I think this is something we'd have to measure, but I'd imagine that if Spidermonkey, what I believe is widely accepted as the fastest wasm engine, takes this strategy then we should be fine.

iximeow commented 4 years ago

This is very similar to an issue we've been looking at addressing in lucet, where the "almost stack overflowed" case has similar fatal end results for us. The approach we've been most seriously considering looks much like this, though we're planning on keeping a guard page and only checking against some reserved stack space limit at the point we call into native code. This avoids needing instrumentation on each internal call, instead trading for a memory access, to get the stack limit from VMCtx.

In the lucet case, we'd like to avoid reserving an extra native thread(ish) of stack unconditionally, so we might tweak this approach a bit more. I've recently suggested that we reframe the approach as having an amount of stack space reserved for native calls. Then, in the case that the wasm stack doesn't have this much space available, we allocate a NATIVE_RESERVED_STACK_SIZE chunk of memory and do a native call there instead. In the happy path, we can do a native call on the same stack with the overhead of a memory access and compare. In the less happy path, we can try to proceed instead of aborting the program, assuming the system itself has memory available.

One concern we've run into is the case of mutual recursion between wasm code and native code. If this is a concern for wasmtime too? If it is, it sounds like you'd handle this by using a new stack limit when calling back into wasm code, so that makes sense.

I assume a stack overflow in native code would then be considered a native code error by virtue of not fitting within the reserved stack space? It looks like those would be program-ending faults still. One of the reasons we want lucet-runtime to continue handing segfaults in the stack guard page is to try isolating these errors, but if we end up needing to unwind native call frames to run destructors we might use more stack leading to an overflow when trying to unwind from an overflow...
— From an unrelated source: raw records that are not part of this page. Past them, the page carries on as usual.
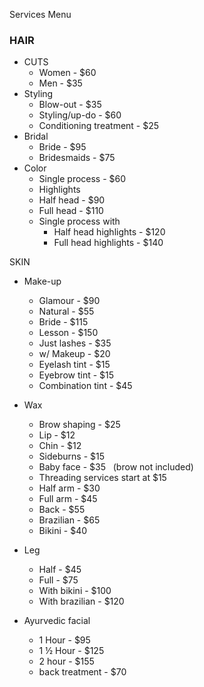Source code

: Services Menu
### HAIR
- CUTS
	- Women - $60
	- Men - $35
- Styling
	- Blow-out - $35
	- Styling/up-do - $60
	- Conditioning treatment - $25
- Bridal
	- Bride - $95
	- Bridesmaids - $75
- Color
	- Single process - $60
	- Highlights
	- Half head - $90
	- Full head - $110
	- Single process with
		- Half head highlights - $120
		- Full head highlights - $140

SKIN
- Make-up
	- Glamour - $90
	- Natural - $55
	- Bride - $115
	- Lesson - $150
	- Just lashes - $35
	- w/ Makeup - $20
	- Eyelash tint - $15
	- Eyebrow tint - $15
	- Combination tint - $45
    
- Wax
	- Brow shaping - $25
	- Lip - $12
	- Chin - $12
	- Sideburns - $15
	- Baby face - $35  	(brow not included)
	- Threading services start at $15
	- Half arm - $30
	- Full arm - $45
	- Back - $55
	- Brazilian - $65
	- Bikini - $40

- Leg
	- Half - $45
	- Full - $75
	- With bikini - $100
	- With brazilian - $120
    
- Ayurvedic facial
	- 1 Hour - $95
	- 1 ½ Hour - $125
	- 2 hour - $155
	- back treatment - $70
alexcrichton commented 4 years ago

@iximeow that sounds like a strategy that would work for this as well. I'm always iffy myself on tracking stack sizes, but the general idea is the same where whenever native code is running we try to provide a guarantee there's a "reasonable amount of stack space". I figured though that if this limit was ever blown we'd just return a wasm stack overflow trap rather than trying to allocate more native stack at the last second to keep running code.

I think we'd definitely want to handle mutually recursive wasm/native code, and my thinking there at lesat is that you might get some weird errors like shallow wasm invocations triggering stack overflow b/c a previous wasm module recursed so much, but as long as everything has pretty reasonable limits I think it'll probably turn out roughly ok.

I do agree yeah native stack overflow is still going to be a program-ending fault, and I'm mostly uncomfortable running sigsegv signals on the sigaltstack which is frequently too small, and if we didn't do that there'd be no way to have libstd's nice "you overflowed the stack" message as well.